At YBI, they share wealth of knowledge


By GRACE WYLER

gwyler@vindy.com

youngstown

As the national media spotlight continues to shine on downtown’s emerging high-tech cluster, the success of the Youngstown Business Incubator has caught the attention of three longtime industry professionals eager to be a part of the city’s changing business landscape.

Inspired by the incubator’s enterprising spirit and open-source culture, Marv Schwartz, Jeff Hermann and Jack Scott — successful businessmen with more than a half-century of combined experience — have become fixtures at the downtown tech campus in the last year.

The Northeast Ohio natives have been sharing their expertise with the incubator’s budding entrepreneurs to help the eight portfolio companies commercialize their ideas and bring their products to market.

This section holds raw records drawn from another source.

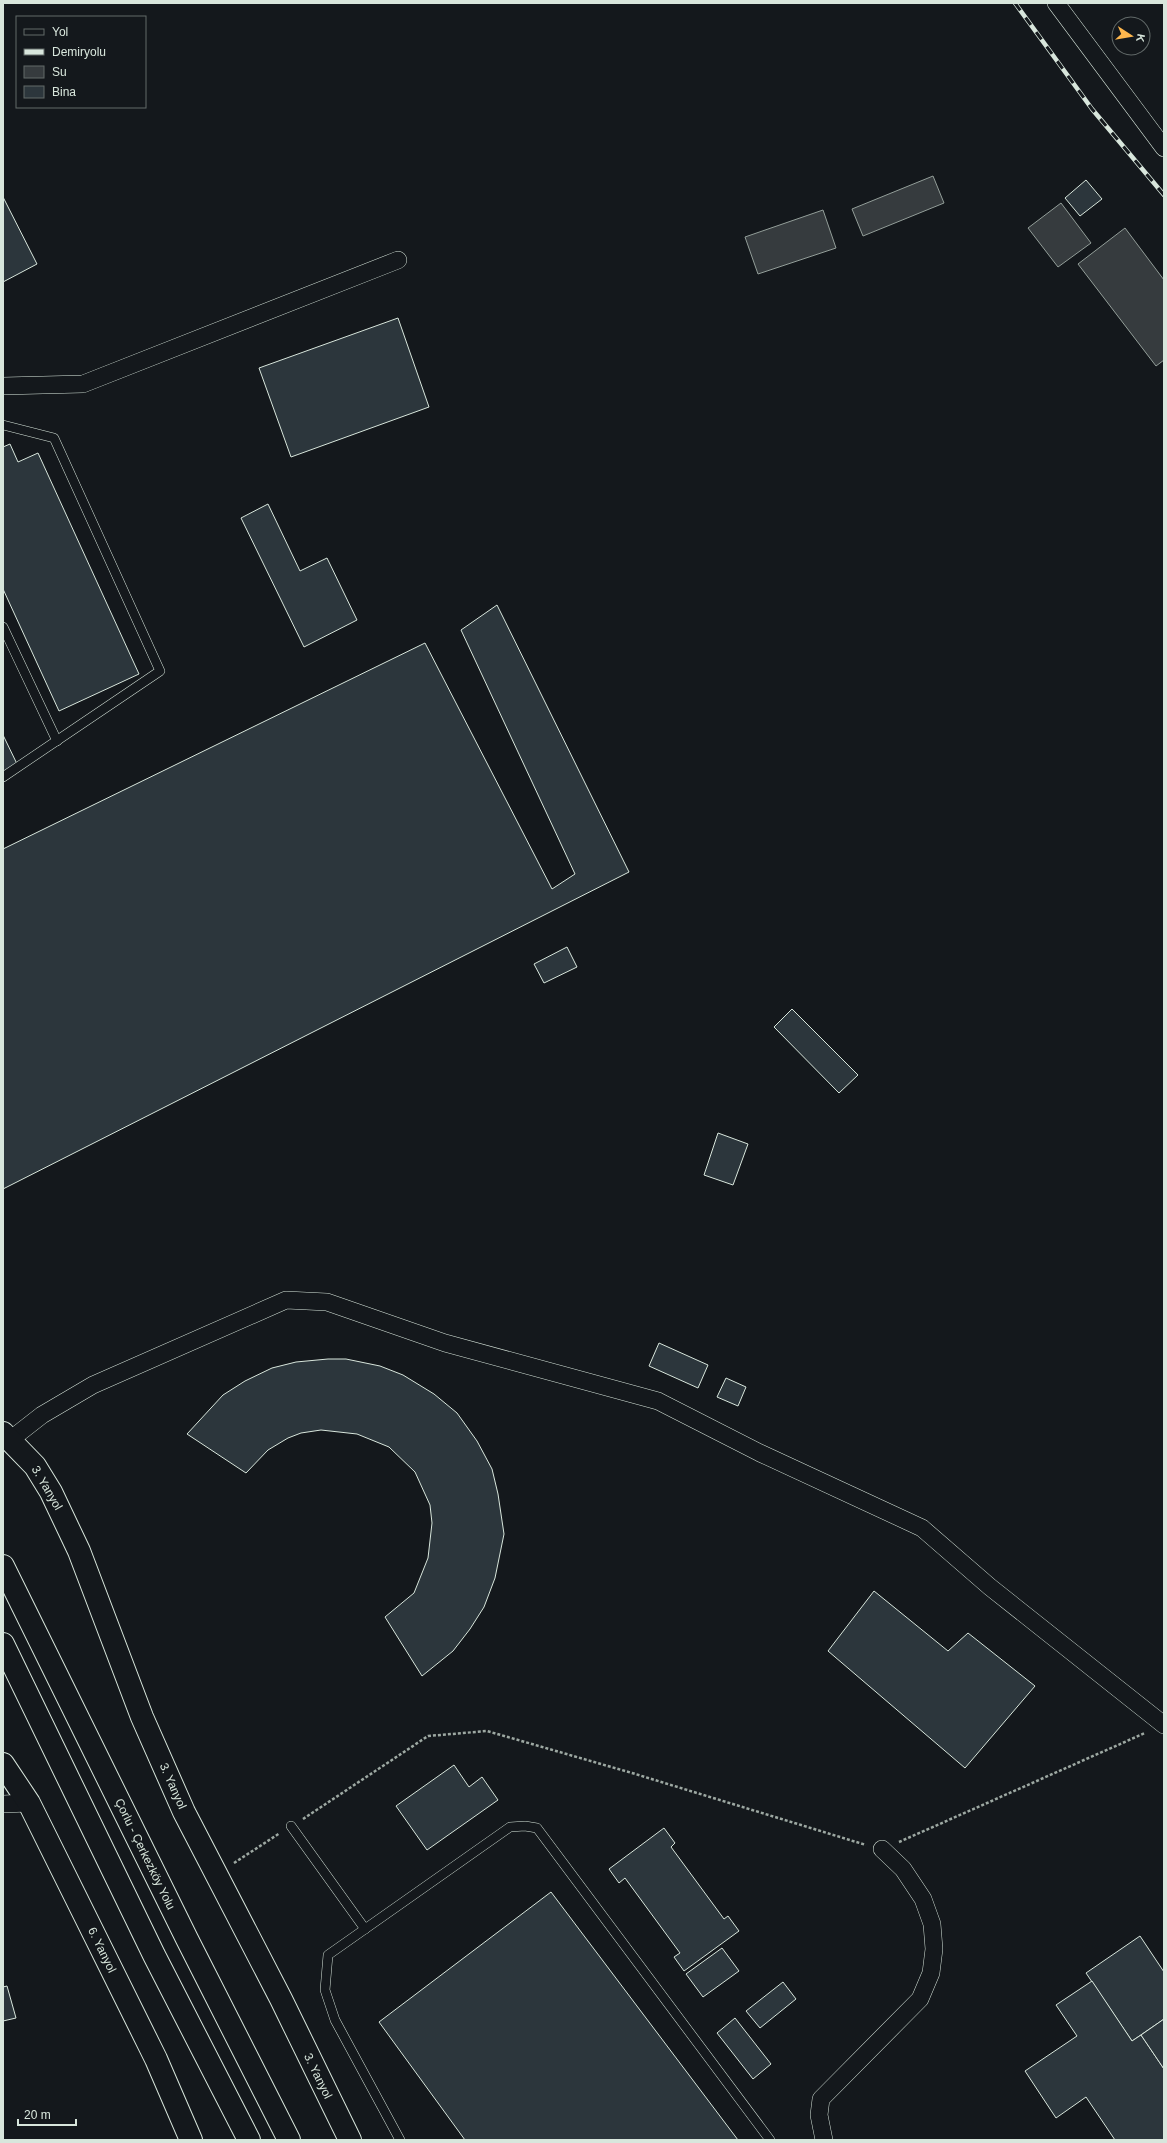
<svg xmlns="http://www.w3.org/2000/svg" width="1167" height="2143" viewBox="0 0 1167 2143" font-family="Arial,sans-serif">
	<style>
		.water { fill: #363b3e; stroke: #939e99 }
		.building { fill: #2c363c; stroke: #d8e6dc }
		.lines { fill: none; stroke-linecap: round; stroke-linejoin: round }
		.lane-casing { stroke: #d8e6dc; stroke-width: 10 }
		.street-casing { stroke: #d8e6dc; stroke-width: 18 }
		.secondary-casing { stroke: #d8e6dc; stroke-width: 24 }
		.primary-casing { stroke: #d8e6dc; stroke-width: 24 }
		.path { stroke: #9da8a2; stroke-width: 2.5; stroke-dasharray: 3 2; stroke-linecap: butt }
		.lane { stroke: #14181c; stroke-width: 9 }
		.street { stroke: #14181c; stroke-width: 17 }
		.secondary { stroke: #14181c; stroke-width: 22 }
		.primary { stroke: #14181c; stroke-width: 22 }
		.rail-casing { stroke: #d8e6dc; stroke-width: 4.5 }
		.rail { stroke: #14181c; stroke-width: 3; stroke-dasharray: 9; stroke-linecap: butt }
		.labels { text-anchor: middle; dominant-baseline: central; stroke-width: 3; stroke-linejoin: round; paint-order: stroke }
		.street-label { font-size: 12px; fill: #d8e6dc; stroke: #14181c }
	</style>
	<rect width="100%" height="100%" fill="#14181c"/>
	<!-- water -->
	<g class="water">
		<polygon points="933,176 944,203 863,236 852,209"/>
		<polygon points="1061,203 1091,243 1058,267 1028,228"/>
		<polygon points="823,210 836,248 758,274 745,237"/>
		<polygon points="1125,228 1164,280 1164,360 1156,366 1078,264"/>
	</g>
	<!-- building -->
	<g class="building">
		<polygon points="1086,180 1102,199 1080,216 1065,198"/>
		<polygon points="3,197 37,264 3,282"/>
		<polygon points="398,318 429,407 291,457 259,368"/>
		<polygon points="10,444 18,462 38,453 139,674 59,711 3,589 3,447"/>
		<polygon points="268,504 300,571 327,558 357,620 304,647 241,518"/>
		<polygon points="497,605 629,872 3,1189 3,849 425,643 552,889 575,874 461,630"/>
		<polygon points="3,735 19,768 3,776"/>
		<polygon points="567,947 577,967 544,983 534,964"/>
		<polygon points="792,1009 858,1075 839,1093 774,1027"/>
		<polygon points="718,1133 748,1144 733,1185 704,1175"/>
		<polygon points="659,1343 708,1365 698,1388 649,1366"/>
		<polygon points="328,1359 346,1359 380,1366 403,1375 434,1394 457,1413 477,1441 492,1469 498,1494 504,1534 495,1578 484,1607 470,1629 453,1651 422,1676 385,1617 414,1593 428,1558 432,1523 430,1505 415,1472 389,1447 357,1434 321,1430 301,1433 288,1438 268,1450 246,1473 187,1434 223,1395 245,1381 272,1368 296,1362"/>
		<polygon points="726,1378 746,1387 738,1406 717,1397"/>
		<polygon points="874,1591 948,1651 968,1633 1035,1686 965,1768 828,1651"/>
		<polygon points="454,1765 469,1787 482,1777 498,1800 427,1850 396,1806"/>
		<polygon points="664,1828 675,1843 671,1847 724,1919 728,1916 739,1931 684,1971 674,1957 680,1953 625,1878 619,1883 609,1869"/>
		<polygon points="551,1892 738,2140 465,2140 379,2022"/>
		<polygon points="1140,1936 1164,1972 1164,2019 1132,2041 1086,1973"/>
		<polygon points="722,1948 739,1971 703,1997 686,1974"/>
		<polygon points="1092,1981 1132,2041 1141,2035 1164,2069 1164,2140 1115,2140 1086,2097 1056,2118 1025,2071 1077,2036 1056,2005"/>
		<polygon points="783,1982 796,1999 760,2028 746,2011"/>
		<polygon points="7,1986 16,2018 3,2021 3,1987"/>
		<polygon points="735,2018 771,2064 753,2079 717,2033"/>
		<polygon points="1164,2019 1164,2069 1141,2035"/>
	</g>
	<g class="lines">
		<!-- lane casing -->
		<g class="lane-casing">
			<g id="lane">
				<polyline points="3,425 54,438 160,671 3,777"/>
				<polyline points="3,627 57,741"/>
				<polyline points="291,1826 365,1929"/>
				<polyline points="400,2140 335,2020 325,1990 328,1955 510,1827 525,1826 537,1828 770,2140"/>
			</g>
		</g>
		<!-- street casing -->
		<g class="street-casing">
			<g id="street">
				<polyline points="1056,3 1164,148"/>
				<polyline points="3,386 83,384 398,260"/>
				<polyline points="10,1440 42,1415 93,1385 286,1300 327,1302 445,1343 658,1401 760,1453 922,1528 990,1587 1164,1725"/>
				<polyline points="3,1804 29,1803"/>
				<polyline points="824,2140 819,2115 821,2099 920,1999 931,1973 934,1949 932,1924 923,1899 903,1869 882,1849"/>
			</g>
		</g>
		<!-- secondary casing -->
		<g class="secondary-casing">
			<g id="secondary">
				<polyline points="3,1433 35,1466 51,1492 79,1551 142,1717 184,1812 281,1999 350,2140"/>
				<polyline points="3,1764 29,1803 156,2059 191,2140"/>
			</g>
		</g>
		<!-- primary casing -->
		<g class="primary-casing">
			<g id="primary">
				<polyline points="3,1566 187,1939 289,2140"/>
				<polyline points="3,1644 154,1955 249,2140"/>
			</g>
		</g>
		<!-- path -->
		<g class="path">
			<polyline points="303,1819 428,1736 487,1731 632,1773 866,1845"/>
			<polyline points="899,1842 1145,1733"/>
			<polyline points="234,1863 280,1833"/>
		</g>
		<!-- lane -->
		<use href="#lane" class="lane"/>
		<!-- street -->
		<use href="#street" class="street"/>
		<!-- secondary -->
		<use href="#secondary" class="secondary"/>
		<!-- primary -->
		<use href="#primary" class="primary"/>
		<!-- rail casing -->
		<g class="rail-casing">
			<polyline id="rail" points="1015,3 1092,109 1164,195"/>
		</g>
		<!-- rail -->
		<use href="#rail" class="rail"/>
	</g>
	<g class="labels">
		<!-- street labels -->
		<g class="street-label">
			<text transform="translate(47 1488) rotate(60)">3. Yanyol</text>
			<text transform="translate(173 1786) rotate(66)">3. Yanyol</text>
			<text transform="translate(145 1854) rotate(64)">Çorlu - Çerkezköy Yolu</text>
			<text transform="translate(102 1950) rotate(64)">6. Yanyol</text>
			<text transform="translate(318 2076) rotate(64)">3. Yanyol</text>
		</g>
	</g>
	<!-- border -->
	<rect width="1167" height="2143" fill="none" stroke="#d8e6dc" stroke-width="8"/>
	<!-- legend -->
	<rect x="16" y="16" width="130" height="92" fill="#14181c" stroke="#626a69"/>
	<rect x="24" y="29" width="20" height="6" fill="#14181c" stroke="#626a69"/>
	<text x="52" y="36" font-size="12" fill="#d8e6dc">Yol</text>
	<rect x="24" y="49" width="20" height="6" fill="#d8e6dc" stroke="#626a69"/>
	<text x="52" y="56" font-size="12" fill="#d8e6dc">Demiryolu</text>
	<rect x="24" y="66" width="20" height="12" fill="#363b3e" stroke="#626a69"/>
	<text x="52" y="76" font-size="12" fill="#d8e6dc">Su</text>
	<rect x="24" y="86" width="20" height="12" fill="#2c363c" stroke="#626a69"/>
	<text x="52" y="96" font-size="12" fill="#d8e6dc">Bina</text>
	<!-- north arrow -->
	<g transform="translate(1131 36) rotate(102)"><circle r="19" fill="#14181c" stroke="#626a69"/>
	<path d="M0-3L7 15L0 10L-7 15Z" fill="#ffb74d"/>
	<text y="-6" font-size="11" font-weight="bold" text-anchor="middle" fill="#d8e6dc">K</text>
	</g>
	<!-- scale -->
	<path d="M18 2119v6h58v-6" fill="none" stroke="#d8e6dc" stroke-width="2"/>
	<text x="24" y="2119" font-size="12" fill="#d8e6dc" stroke="#14181c" stroke-width="3" paint-order="stroke">20 m</text>
</svg>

Schwartz, a Cleveland native with a doctorate in computer science, is the incubator’s chief science officer, a role he took on for free.

A successful high-tech entrepreneur and adjunct professor at Case Western Reserve University, Schwartz launched Noteworthy Medical Systems, an electronic medical records company, in 1998 and took the startup business to a $50 million valuation.

In this role, he meets weekly with the incubator’s portfolio companies to work on strategies for commercializing their technology and finding markets for their software.

“Marv is a serially successful technology entrepreneur and a brilliant business strategist,” said Jim Cossler, the incubator’s chief executive. “He chose to devote 100 percent of his time to Youngstown because he likes what’s going on here.”

Schwartz said he was attracted to the incubator because of its open-source culture.

“Collective wisdom is always going to be better than just one person,” he said. “Here, unlike most other places I have been, the cost of being involved is that if you have expertise, you are expected to share it.”

The incubator’s collaborative environment, although relatively rare in the high-tech industry, allows companies to come up with a better product at a lower cost, Schwartz added.

Hermann, senior vice president of client solutions with the Nielsen Company, also was attracted to the incubator because of its collaborative culture.

Hermann, a Brookfield native, returned to the area about a year ago and was splitting time between his New York City office and his home office in Canfield. He read about the incubator in Inc. magazine.

Hermann asked Cossler if he could work out of the Inspire Lab, the collaborative workspace on the incubator’s first floor.

When he is in town, Hermann shares lunches, ideas and pearls of wisdom with some of the incubator’s 300 entrepreneurs. Recently, he has been working with portfolio company Flash Notes on its business-growth plan and marketing approach.

“It’s a blast,” Hermann said. “It’s great to see this happening in Youngstown — people coming here with different experiences to drive innovation.”

Like Hermann, Youngstown native Scott recently returned to the Valley after many years. Scott, the former president of Parsons Corp., a global engineering and construction firm, has located his company Applied Systems and Technology Transfer in the incubator.

The company will help incubator startups find markets for their software products, particularly in the federal government. AST2 also has helped launch Ohio Clean Technologies Group, a joint venture with M-7 Technologies, an incubator portfolio company.

The group, based on a for-profit incubator model, will identify advanced clean technologies and help market them to the federal government, Scott said.

He said he decided to relocate his company from Salt Lake City to Youngstown to be a part of the city’s emerging high-tech industry.

“A major part of the decision to come here was to be a part of the change in this area,” Scott said. “The vision of transforming Youngstown from the Rust Belt to a tech belt.”

The involvement of talented, successful professionals such as Schwartz, Hermann and Scott is evidence that the perception of Youngstown is changing, Cossler said.

“It shows that there is something interesting happening in our community,” he said. “When you can attract world-class talent, I think it says that there are some real high-value things happening here that we ought to celebrate.”